Tapi setidaknya kita menjauh dari kebijakan dekade terakhir, didorong oleh perasaan bahwa kelemahan struktural di negara-negara ekonomi utama yang terekspos oleh krisis keuangan belum teratasi. Dengan demikian aspek refleksi dari populisme sudah mempengaruhi pengembalian pasar. Sejauh ini di tahun 2017, kinerja obligasi terkait inflasi masih positif.
Pasar terkait inflasi di AS menghasilkan pengembalian keseluruhan 84bps dan di Inggris 149bps Harga emas telah meningkat sejak Desember dan pengembalian ekuitas, terutama di AS, positif. Namun, efek nyata dari perubahan sekuler dalam lanskap politik hanya akan terlihat dalam jangka menengah; Saya pikir adalah bijaksana untuk menilai kemungkinan konsekuensi dari program politik yang berbeda di tahun-tahun mendatang.
Inflasi adalah tema utama
Jika kita melihat Amerika Serikat, tema investasi lebih jelas teridentifikasi. Saya berpendapat seperti ini sejak pidato Trump segera setelah pemilu tentang pemerintahannya yang pro-pertumbuhan, yang akan menyebabkan tingkat suku bunga dan inflasi yang lebih tinggi. Rencana yang diusulkan oleh Le Pen membayangkan stimulus fiskal yang agresif juga untuk Prancis, yang dibiayai oleh Banque de France yang "independen". Bahkan di negara-negara di mana tidak ada pemerintahan populis langsung, kebijakan populis dapat diadopsi untuk mencegah kekalahan elektoral: Inggris telah mencoba-coba stimulus fiskal dan tentu saja penghematan di Eropa berkurang.

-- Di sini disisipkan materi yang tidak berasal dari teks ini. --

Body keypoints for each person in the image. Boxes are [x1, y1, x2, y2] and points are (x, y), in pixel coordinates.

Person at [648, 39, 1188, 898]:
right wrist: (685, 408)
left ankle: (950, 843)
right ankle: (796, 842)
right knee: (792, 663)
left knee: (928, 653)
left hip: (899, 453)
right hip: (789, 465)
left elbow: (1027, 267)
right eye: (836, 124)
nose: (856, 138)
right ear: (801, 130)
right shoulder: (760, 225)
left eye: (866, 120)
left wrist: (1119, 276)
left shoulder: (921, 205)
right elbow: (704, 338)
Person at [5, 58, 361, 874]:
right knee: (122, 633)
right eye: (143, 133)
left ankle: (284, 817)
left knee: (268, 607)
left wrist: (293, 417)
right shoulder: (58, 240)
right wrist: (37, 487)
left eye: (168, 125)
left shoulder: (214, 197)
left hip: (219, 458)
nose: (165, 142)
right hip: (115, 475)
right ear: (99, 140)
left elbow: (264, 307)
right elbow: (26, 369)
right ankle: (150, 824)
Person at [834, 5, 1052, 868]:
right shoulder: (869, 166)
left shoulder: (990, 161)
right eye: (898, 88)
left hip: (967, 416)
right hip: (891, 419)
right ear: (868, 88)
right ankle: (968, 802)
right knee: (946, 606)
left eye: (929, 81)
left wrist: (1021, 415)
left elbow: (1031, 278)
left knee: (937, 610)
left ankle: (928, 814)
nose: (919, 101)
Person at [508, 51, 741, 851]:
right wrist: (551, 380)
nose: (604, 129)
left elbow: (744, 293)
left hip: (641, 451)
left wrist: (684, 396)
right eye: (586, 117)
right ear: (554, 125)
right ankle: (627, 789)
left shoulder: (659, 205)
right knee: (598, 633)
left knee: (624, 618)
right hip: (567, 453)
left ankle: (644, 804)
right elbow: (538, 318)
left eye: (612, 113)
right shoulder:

Kredit yang meningkat dan tekanan pada bank sentral untuk mempertahankan kebijakan moneter dan mata uang yang akomodatif digabungkan dengan kenaikan imbal hasil obligasi dan ekspektasi inflasi. Saat ini, ekspektasi inflasi masih dalam parameter satu dekade terakhir, tetapi jika kita benar-benar dihadapkan pada paradigma kebijakan baru, kita perlu mempertimbangkan perkembangan di luar pengalaman historis terkini. Mengapa tidak inflasi 5%? Tentu saja seseorang harus mempertimbangkan untuk berinvestasi dalam obligasi terkait inflasi atau beberapa bentuk lindung nilai inflasi.